Antes de ser aprovadas pelo diretor dos NIH, Francis Collins, estas recomendações deverão ser objeto de uma consulta pública por 60 dias.

Os NIH já tinham aceitado, em dezembro de 2011, as recomendações do Instituto Americano de Medicina (IOM), que concluiu pela inutilidade das experiências biomédicas com estes animais.

Na ocasião, os NIH “informaram à comunidade científica que aceitariam as recomendações do Instituto de Medicina (IOM) e que, consequentemente, não financiariam mais nenhum novo projeto de pesquisa que utilizasse chimpanzés” enquanto se elaboram novas regras.


Os institutos também decidiram reexaminar todas as pesquisas em curso utilizando chimpanzés, que são raras.
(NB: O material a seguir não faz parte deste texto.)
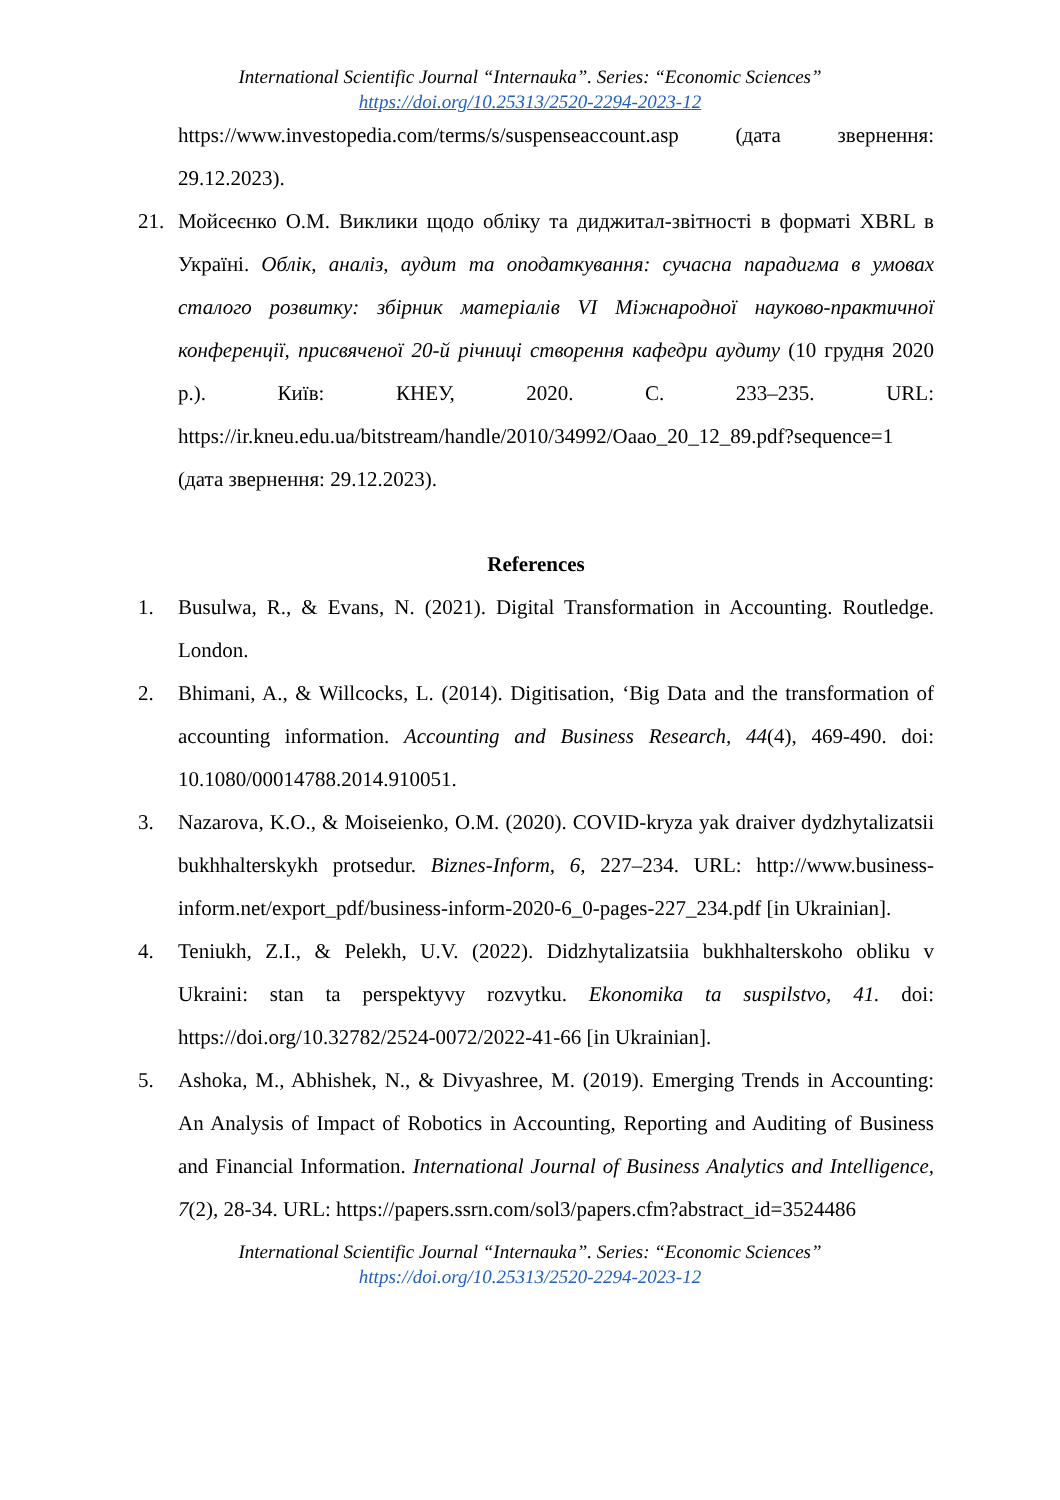International Scientific Journal “Internauka”. Series: “Economic Sciences”
https://doi.org/10.25313/2520-2294-2023-12
https://www.investopedia.com/terms/s/suspenseaccount.asp (дата звернення: 29.12.2023).
21. Мойсеєнко О.М. Виклики щодо обліку та диджитал-звітності в форматі XBRL в Україні. Облік, аналіз, аудит та оподаткування: сучасна парадигма в умовах сталого розвитку: збірник матеріалів VI Міжнародної науково-практичної конференції, присвяченої 20-й річниці створення кафедри аудиту (10 грудня 2020 р.). Київ: КНЕУ, 2020. С. 233–235. URL: https://ir.kneu.edu.ua/bitstream/handle/2010/34992/Oaao_20_12_89.pdf?sequence=1 (дата звернення: 29.12.2023).
References
1. Busulwa, R., & Evans, N. (2021). Digital Transformation in Accounting. Routledge. London.
2. Bhimani, A., & Willcocks, L. (2014). Digitisation, ‘Big Data and the transformation of accounting information. Accounting and Business Research, 44(4), 469-490. doi: 10.1080/00014788.2014.910051.
3. Nazarova, K.O., & Moiseienko, O.M. (2020). COVID-kryza yak draiver dydzhytalizatsii bukhhalterskykh protsedur. Biznes-Inform, 6, 227–234. URL: http://www.business-inform.net/export_pdf/business-inform-2020-6_0-pages-227_234.pdf [in Ukrainian].
4. Teniukh, Z.I., & Pelekh, U.V. (2022). Didzhytalizatsiia bukhhalterskoho obliku v Ukraini: stan ta perspektyvy rozvytku. Ekonomika ta suspilstvo, 41. doi: https://doi.org/10.32782/2524-0072/2022-41-66 [in Ukrainian].
5. Ashoka, M., Abhishek, N., & Divyashree, M. (2019). Emerging Trends in Accounting: An Analysis of Impact of Robotics in Accounting, Reporting and Auditing of Business and Financial Information. International Journal of Business Analytics and Intelligence, 7(2), 28-34. URL: https://papers.ssrn.com/sol3/papers.cfm?abstract_id=3524486
International Scientific Journal “Internauka”. Series: “Economic Sciences”
https://doi.org/10.25313/2520-2294-2023-12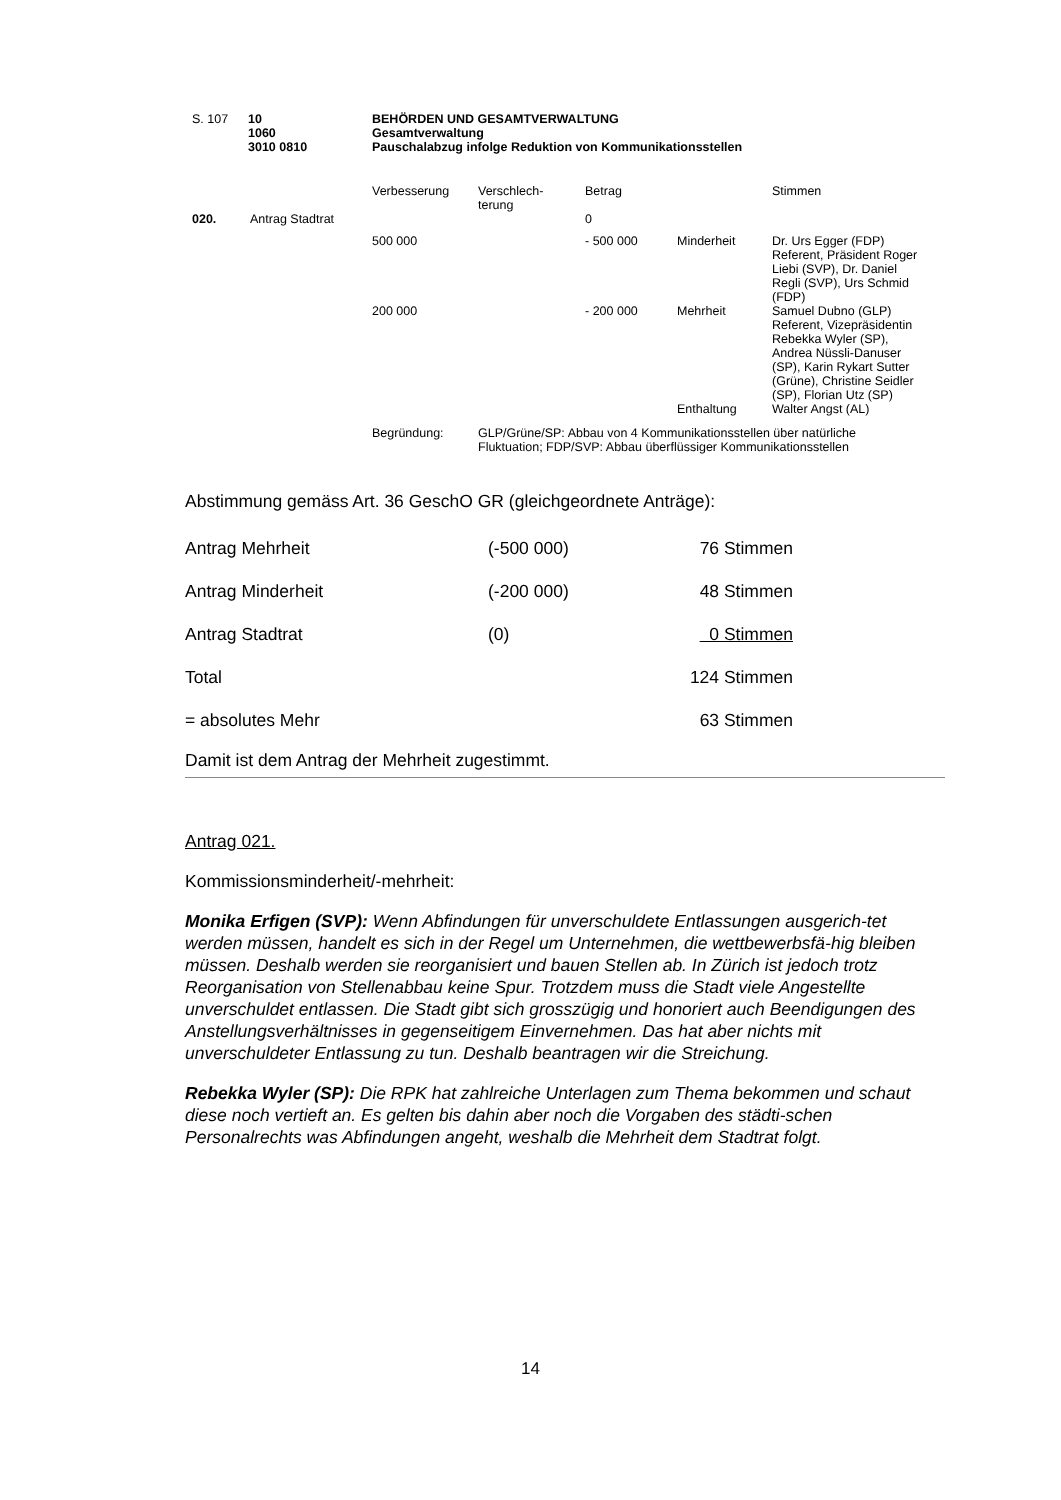| S. 107 | 10 1060 3010 0810 | BEHÖRDEN UND GESAMTVERWALTUNG Gesamtverwaltung Pauschalabzug infolge Reduktion von Kommunikationsstellen |
| | | Verbesserung | Verschlech- terung | Betrag | | Stimmen |
| 020. | Antrag Stadtrat | | | 0 | | |
| | | 500 000 | | - 500 000 | Minderheit | Dr. Urs Egger (FDP) Referent, Präsident Roger Liebi (SVP), Dr. Daniel Regli (SVP), Urs Schmid (FDP) |
| | | 200 000 | | - 200 000 | Mehrheit | Samuel Dubno (GLP) Referent, Vizepräsidentin Rebekka Wyler (SP), Andrea Nüssli-Danuser (SP), Karin Rykart Sutter (Grüne), Christine Seidler (SP), Florian Utz (SP) |
| | | | | | Enthaltung | Walter Angst (AL) |
| | | Begründung: | GLP/Grüne/SP: Abbau von 4 Kommunikationsstellen über natürliche Fluktuation; FDP/SVP: Abbau überflüssiger Kommunikationsstellen | | | |
Abstimmung gemäss Art. 36 GeschO GR (gleichgeordnete Anträge):
| Antrag Mehrheit | (-500 000) | 76 Stimmen |
| Antrag Minderheit | (-200 000) | 48 Stimmen |
| Antrag Stadtrat | (0) | 0 Stimmen |
| Total | | 124 Stimmen |
| = absolutes Mehr | | 63 Stimmen |
Damit ist dem Antrag der Mehrheit zugestimmt.
Antrag 021.
Kommissionsminderheit/-mehrheit:
Monika Erfigen (SVP): Wenn Abfindungen für unverschuldete Entlassungen ausgerich-tet werden müssen, handelt es sich in der Regel um Unternehmen, die wettbewerbsfä-hig bleiben müssen. Deshalb werden sie reorganisiert und bauen Stellen ab. In Zürich ist jedoch trotz Reorganisation von Stellenabbau keine Spur. Trotzdem muss die Stadt viele Angestellte unverschuldet entlassen. Die Stadt gibt sich grosszügig und honoriert auch Beendigungen des Anstellungsverhältnisses in gegenseitigem Einvernehmen. Das hat aber nichts mit unverschuldeter Entlassung zu tun. Deshalb beantragen wir die Streichung.
Rebekka Wyler (SP): Die RPK hat zahlreiche Unterlagen zum Thema bekommen und schaut diese noch vertieft an. Es gelten bis dahin aber noch die Vorgaben des städti-schen Personalrechts was Abfindungen angeht, weshalb die Mehrheit dem Stadtrat folgt.
14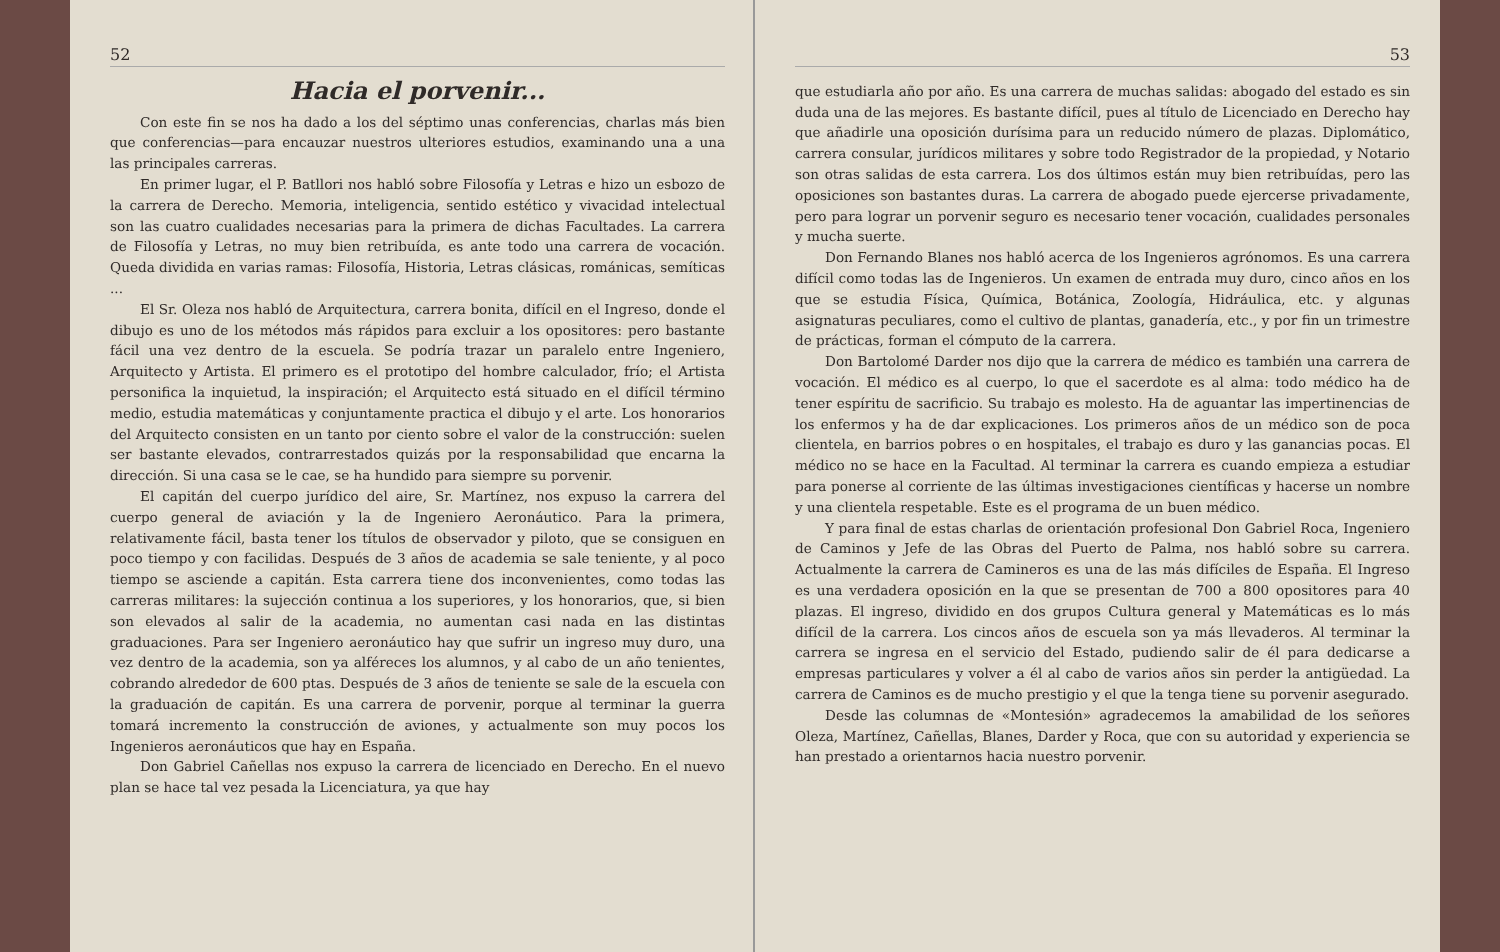52
Hacia el porvenir...
Con este fin se nos ha dado a los del séptimo unas conferencias, charlas más bien que conferencias—para encauzar nuestros ulteriores estudios, examinando una a una las principales carreras.
En primer lugar, el P. Batllori nos habló sobre Filosofía y Letras e hizo un esbozo de la carrera de Derecho. Memoria, inteligencia, sentido estético y vivacidad intelectual son las cuatro cualidades necesarias para la primera de dichas Facultades. La carrera de Filosofía y Letras, no muy bien retribuída, es ante todo una carrera de vocación. Queda dividida en varias ramas: Filosofía, Historia, Letras clásicas, románicas, semíticas ...
El Sr. Oleza nos habló de Arquitectura, carrera bonita, difícil en el Ingreso, donde el dibujo es uno de los métodos más rápidos para excluir a los opositores: pero bastante fácil una vez dentro de la escuela. Se podría trazar un paralelo entre Ingeniero, Arquitecto y Artista. El primero es el prototipo del hombre calculador, frío; el Artista personifica la inquietud, la inspiración; el Arquitecto está situado en el difícil término medio, estudia matemáticas y conjuntamente practica el dibujo y el arte. Los honorarios del Arquitecto consisten en un tanto por ciento sobre el valor de la construcción: suelen ser bastante elevados, contrarrestados quizás por la responsabilidad que encarna la dirección. Si una casa se le cae, se ha hundido para siempre su porvenir.
El capitán del cuerpo jurídico del aire, Sr. Martínez, nos expuso la carrera del cuerpo general de aviación y la de Ingeniero Aeronáutico. Para la primera, relativamente fácil, basta tener los títulos de observador y piloto, que se consiguen en poco tiempo y con facilidas. Después de 3 años de academia se sale teniente, y al poco tiempo se asciende a capitán. Esta carrera tiene dos inconvenientes, como todas las carreras militares: la sujección continua a los superiores, y los honorarios, que, si bien son elevados al salir de la academia, no aumentan casi nada en las distintas graduaciones. Para ser Ingeniero aeronáutico hay que sufrir un ingreso muy duro, una vez dentro de la academia, son ya alféreces los alumnos, y al cabo de un año tenientes, cobrando alrededor de 600 ptas. Después de 3 años de teniente se sale de la escuela con la graduación de capitán. Es una carrera de porvenir, porque al terminar la guerra tomará incremento la construcción de aviones, y actualmente son muy pocos los Ingenieros aeronáuticos que hay en España.
Don Gabriel Cañellas nos expuso la carrera de licenciado en Derecho. En el nuevo plan se hace tal vez pesada la Licenciatura, ya que hay
53
que estudiarla año por año. Es una carrera de muchas salidas: abogado del estado es sin duda una de las mejores. Es bastante difícil, pues al título de Licenciado en Derecho hay que añadirle una oposición durísima para un reducido número de plazas. Diplomático, carrera consular, jurídicos militares y sobre todo Registrador de la propiedad, y Notario son otras salidas de esta carrera. Los dos últimos están muy bien retribuídas, pero las oposiciones son bastantes duras. La carrera de abogado puede ejercerse privadamente, pero para lograr un porvenir seguro es necesario tener vocación, cualidades personales y mucha suerte.
Don Fernando Blanes nos habló acerca de los Ingenieros agrónomos. Es una carrera difícil como todas las de Ingenieros. Un examen de entrada muy duro, cinco años en los que se estudia Física, Química, Botánica, Zoología, Hidráulica, etc. y algunas asignaturas peculiares, como el cultivo de plantas, ganadería, etc., y por fin un trimestre de prácticas, forman el cómputo de la carrera.
Don Bartolomé Darder nos dijo que la carrera de médico es también una carrera de vocación. El médico es al cuerpo, lo que el sacerdote es al alma: todo médico ha de tener espíritu de sacrificio. Su trabajo es molesto. Ha de aguantar las impertinencias de los enfermos y ha de dar explicaciones. Los primeros años de un médico son de poca clientela, en barrios pobres o en hospitales, el trabajo es duro y las ganancias pocas. El médico no se hace en la Facultad. Al terminar la carrera es cuando empieza a estudiar para ponerse al corriente de las últimas investigaciones científicas y hacerse un nombre y una clientela respetable. Este es el programa de un buen médico.
Y para final de estas charlas de orientación profesional Don Gabriel Roca, Ingeniero de Caminos y Jefe de las Obras del Puerto de Palma, nos habló sobre su carrera. Actualmente la carrera de Camineros es una de las más difíciles de España. El Ingreso es una verdadera oposición en la que se presentan de 700 a 800 opositores para 40 plazas. El ingreso, dividido en dos grupos Cultura general y Matemáticas es lo más difícil de la carrera. Los cincos años de escuela son ya más llevaderos. Al terminar la carrera se ingresa en el servicio del Estado, pudiendo salir de él para dedicarse a empresas particulares y volver a él al cabo de varios años sin perder la antigüedad. La carrera de Caminos es de mucho prestigio y el que la tenga tiene su porvenir asegurado.
Desde las columnas de «Montesión» agradecemos la amabilidad de los señores Oleza, Martínez, Cañellas, Blanes, Darder y Roca, que con su autoridad y experiencia se han prestado a orientarnos hacia nuestro porvenir.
Dos 94 mil projetos de pesquisa financiados em 2011 pelos NIH, apenas 53 foram realizados com os animais.

Os Estados Unidos são o único país industrializado a utilizar primatas na pesquisa médica, sobretudo para a hepatite C, a Aids e a malária.

A União Europeia proibiu formalmente o uso destes animais em laboratórios em 2010, seguindo o exemplo de Japão, Austrália e outros países.

Após a confusão provocada entre organizações de proteção dos animais pela devolução, em 2010, de 14 chimpanzés a um laboratório de pesquisa no Texas (sul dos EUA), os NIH aguardaram as conclusões dos especialistas consultados pelos Institutos de Medicina.

“Se no passado os chimpanzés foram muito úteis na pesquisa médica, seu uso atualmente não é necessário na maior parte das pesquisas médicas”, concluíram.

Os especialistas consideram que em certos domínios – como a genética comparativa entre os macacos e os humanos ou as doenças infecciosas emergentes -, o uso de chimpanzés ainda pode ser indispensável.

Mas, segundo os NIH, não é um consenso a necessidade de se manter os chimpanzés para a pesquisa de uma vacina contra a hepatite C.

Em 2011 havia 937 chimpanzés disponíveis para a pesquisa nos Estados Unidos, dos quais 450 financiados pelos NIH e os outros em laboratórios privados.